Friday, December 21, 2007

Shibboleth: Free Ancient Script Unicode Typing Tool from Logos

Shibboleth is a very nice free gift from Logos. As it states on their web site:

Shibboleth is a tool for typing Unicode text in ancient scripts. It was designed to help people unfamiliar with a script easily enter the correct characters, and then copy text to the clipboard in Unicode or another format.

While a keyboard layout is provided for several scripts, the emphasis is on helping the user recognize and select the proper characters.

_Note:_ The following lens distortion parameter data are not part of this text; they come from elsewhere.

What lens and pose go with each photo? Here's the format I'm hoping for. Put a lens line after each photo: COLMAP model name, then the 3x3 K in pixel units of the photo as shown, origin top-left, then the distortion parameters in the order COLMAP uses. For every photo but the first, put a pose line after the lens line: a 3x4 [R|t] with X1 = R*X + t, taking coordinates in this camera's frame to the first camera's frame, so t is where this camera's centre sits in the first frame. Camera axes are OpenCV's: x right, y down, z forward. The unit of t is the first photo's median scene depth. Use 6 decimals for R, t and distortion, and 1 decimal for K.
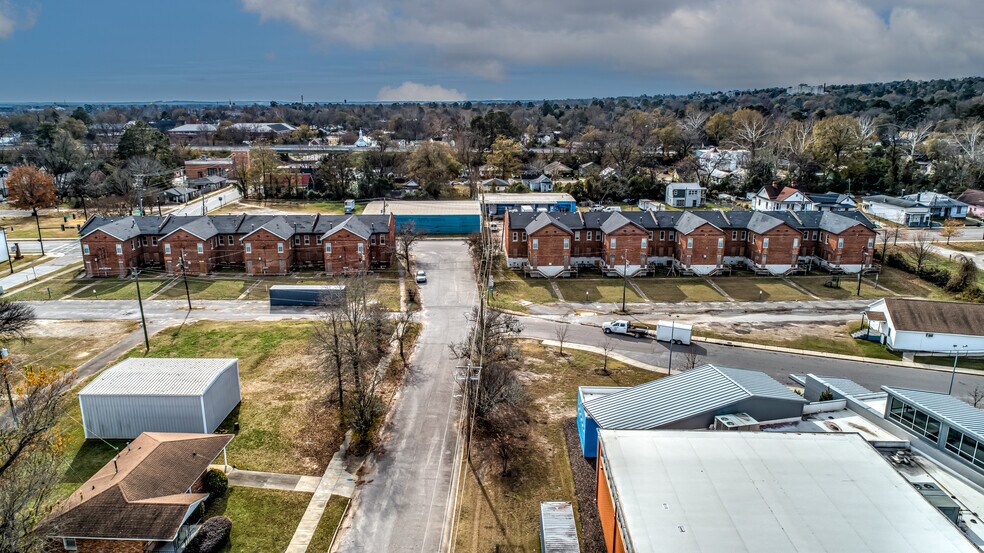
lens RADIAL K [[660.5, 0, 499.7], [0, 660.5, 277.6], [0, 0, 1]] dist [-0.005900, 0.002564]
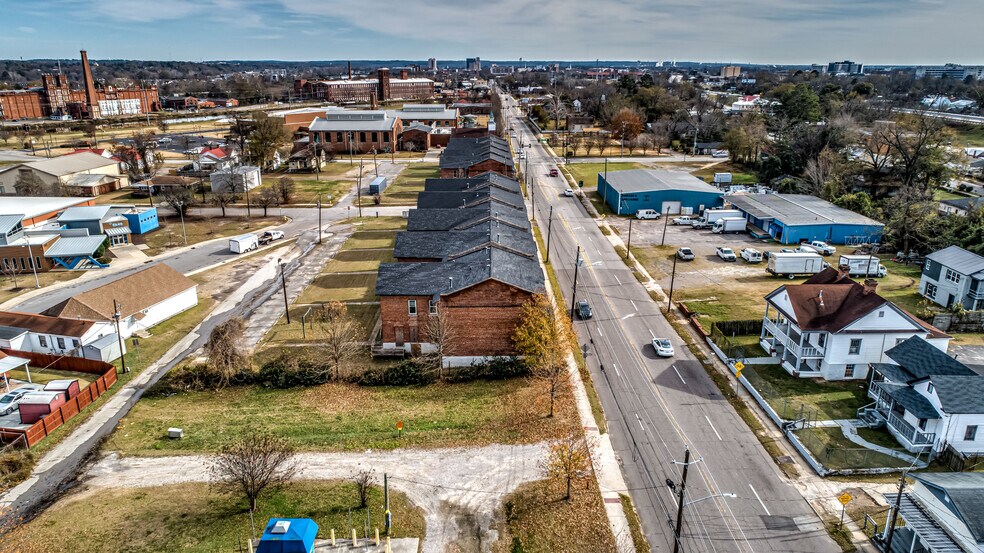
lens RADIAL K [[660.5, 0, 496.3], [0, 660.5, 269.4], [0, 0, 1]] dist [-0.005900, 0.002564]
pose [[-0.036765, 0.295181, -0.954734, 1.178915], [-0.255281, 0.920907, 0.294553, -0.301191], [0.966168, 0.254554, 0.041497, 1.115601]]
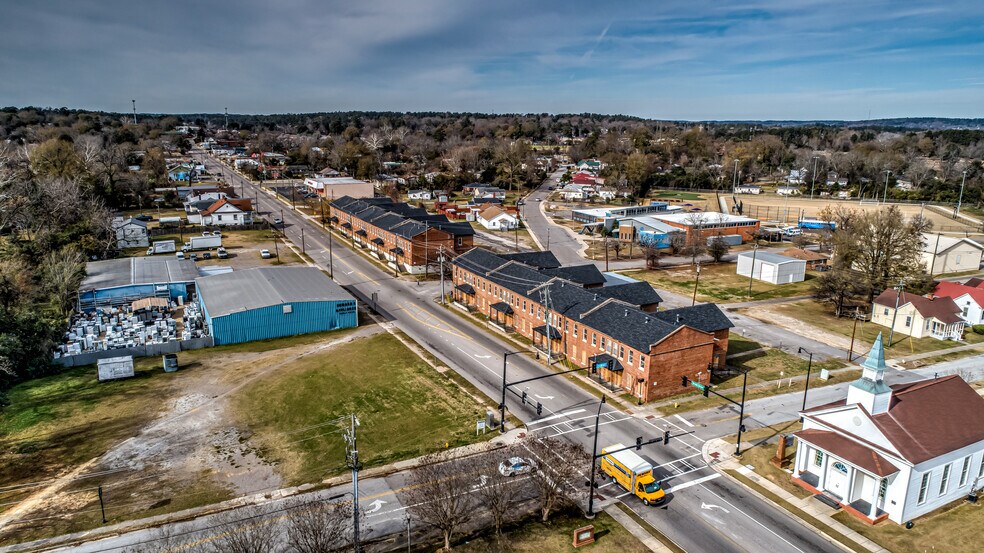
lens RADIAL K [[660.5, 0, 487.9], [0, 660.5, 283.5], [0, 0, 1]] dist [-0.005900, 0.002564]
pose [[-0.426515, -0.226211, 0.875736, -1.175353], [0.219839, 0.913258, 0.342973, -0.430037], [-0.877357, 0.338804, -0.339788, 1.482808]]
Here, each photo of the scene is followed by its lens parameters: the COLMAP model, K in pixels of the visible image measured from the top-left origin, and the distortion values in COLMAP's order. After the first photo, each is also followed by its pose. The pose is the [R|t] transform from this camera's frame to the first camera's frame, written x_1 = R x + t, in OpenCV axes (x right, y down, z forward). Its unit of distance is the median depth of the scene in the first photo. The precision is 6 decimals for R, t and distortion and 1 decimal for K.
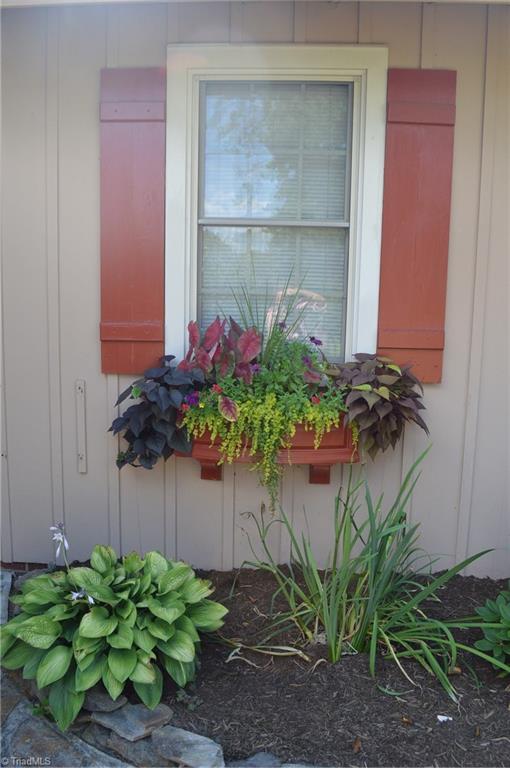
lens RADIAL K [[609.5, 0, 258.1], [0, 609.5, 386.2], [0, 0, 1]] dist [-0.078826, -0.001757]
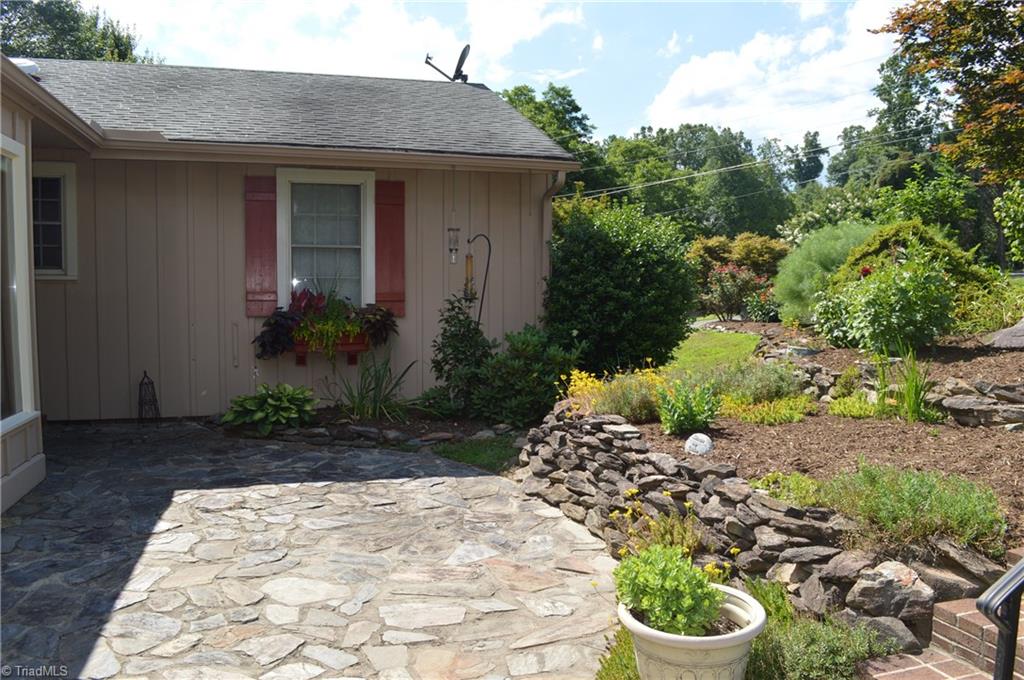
lens RADIAL K [[812.6, 0, 516.2], [0, 812.6, 341.5], [0, 0, 1]] dist [-0.078826, -0.001757]
pose [[0.945245, -0.035761, 0.324395, -0.304873], [0.061094, 0.995796, -0.068246, 0.337259], [-0.320591, 0.084328, 0.943456, -2.081752]]
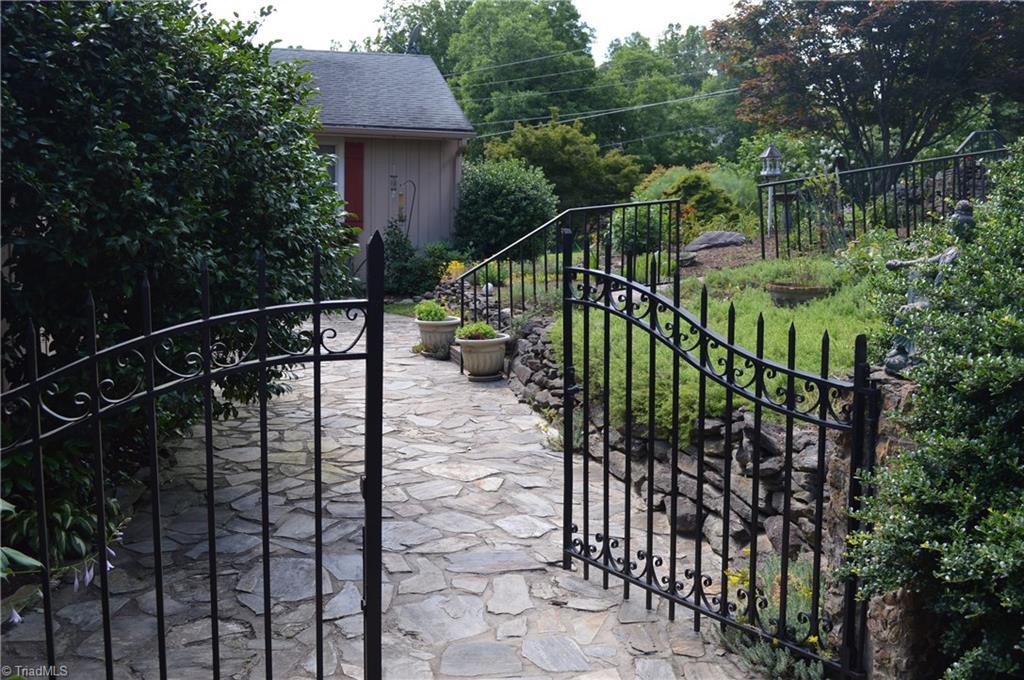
lens RADIAL K [[999.7, 0, 515.3], [0, 999.7, 335.6], [0, 0, 1]] dist [-0.063618, 0.000000]
pose [[0.950085, -0.039346, 0.309499, -0.703884], [0.045019, 0.998923, -0.011205, 0.734190], [-0.308725, 0.024579, 0.950834, -4.963515]]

To that end, user input is shown in both typed and rendered format, with multiple font options, and all of the characters for each script are selectable from a well organized palette on the right side of the application window.
I have become fairly adept at typing in Greek using an installed polytonic Greek keyboard, but I often forget where those Hebrew vowel points are on the keyboard or where other special diacritics for Greek or for transliteration are located. Shibboleth will make this job easy. Support is provided for Hebrew, Aramaic, Syriac, Arabic, Ethiopic, Greek, Coptic, Ugaritic, Armenian, South Arabian, and Transliteration. You will, of course, need to have appropriate Unicode fonts, and links are provided on the Logos page.

A few things to note:
  • Using this link to the Logos page, you need to run/install the program using Internet Explorer. (For some reason, Firefox will not work when you save the file and then try to run it.)
  • You will, of course, need to have appropriate Unicode fonts, and links are provided on the Logos page.
  • You can either type your text directly (using the keyboard displayed at bottom as a guide) or you can click and choose one letter at a time (by clicking on the keyboard or the letters in the column on the right).
  • You will usually want to export text using Unicode, but you can also use escaped or ASCII.
  • Output is optimized for HTML, so if you paste into a Word DOC, you will need to strip away some of the coding that precedes and follows your text. No big deal.
Thanks to Logos for sharing this tool!
UPDATE: 2007.12.28 - Logos has now posted about this tool.